Gauge-Averaging Functionals for Euclidean Maxwell Theory in the Presence of Boundaries

TL;DR

This paper analyzes the one-loop quantum amplitudes of Euclidean electromagnetism with boundary conditions on a 3-sphere, using zeta-function regularization to understand different gauge-fixing choices in bounded quantum field theories.

Contribution

It provides a detailed calculation of zeta values for various gauge-averaging functionals in Euclidean Maxwell theory with boundaries, enhancing understanding of gauge quantization methods.

Findings

Explicit expressions for contributions to zeta values from physical and gauge modes

Comparison of different gauge-averaging functionals

Insights into boundary effects on gauge field quantization

Abstract

This paper studies the one-loop expansion of the amplitudes of electromagnetism about flat Euclidean backgrounds bounded by a 3-sphere, recently considered in perturbative quantum cosmology, by using zeta-function regularization.
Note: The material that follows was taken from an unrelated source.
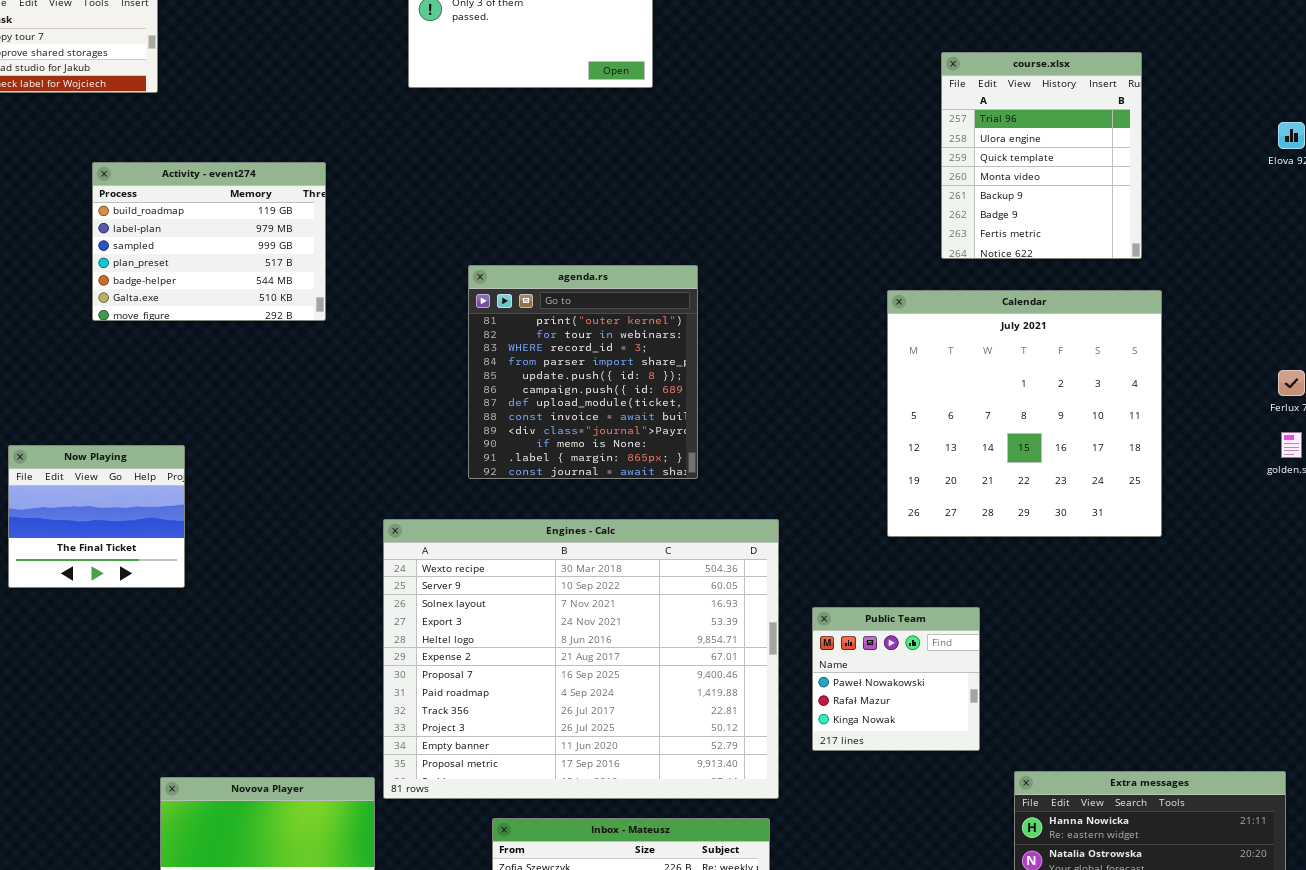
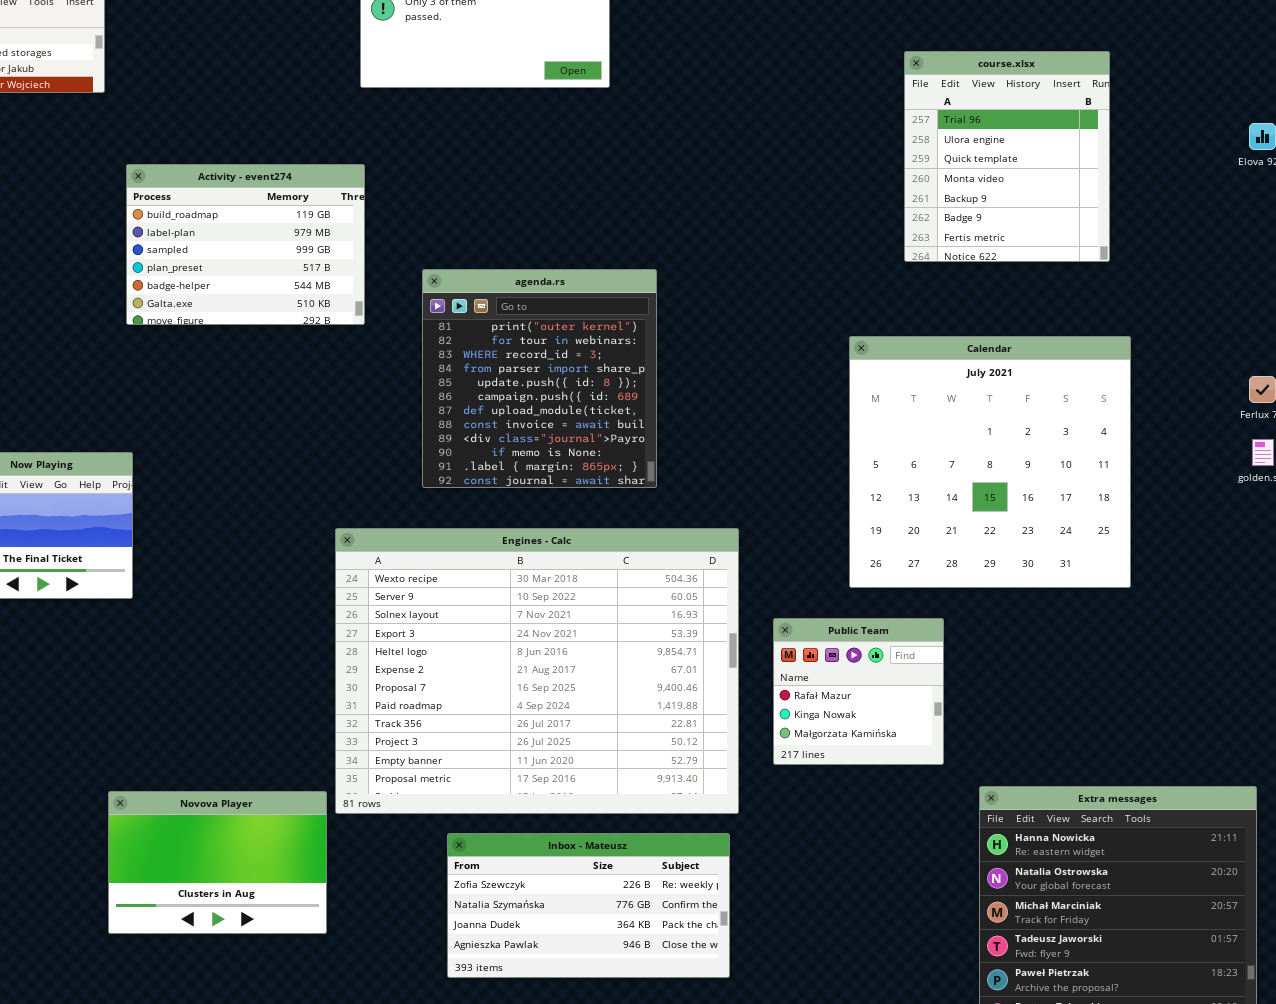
Activity - event274: [92,162,326,321] -> [126,164,365,325], moved
Calendar: [887,290,1162,537] -> [849,336,1131,588], moved
Public Team: [812,607,980,751] -> [773,618,944,765], scrolled down 1 row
For a specific choice of gauge-averaging functional, the contributions to the full zeta value owed to physical degrees of freedom, decoupled gauge mode, coupled gauge modes and Faddeev-Popov ghost field are derived in detail, and alternative choices for such a functional are also studied. This analysis enables one to get a better understanding of different quantization techniques for gauge fields and gravitation in the presence of boundaries.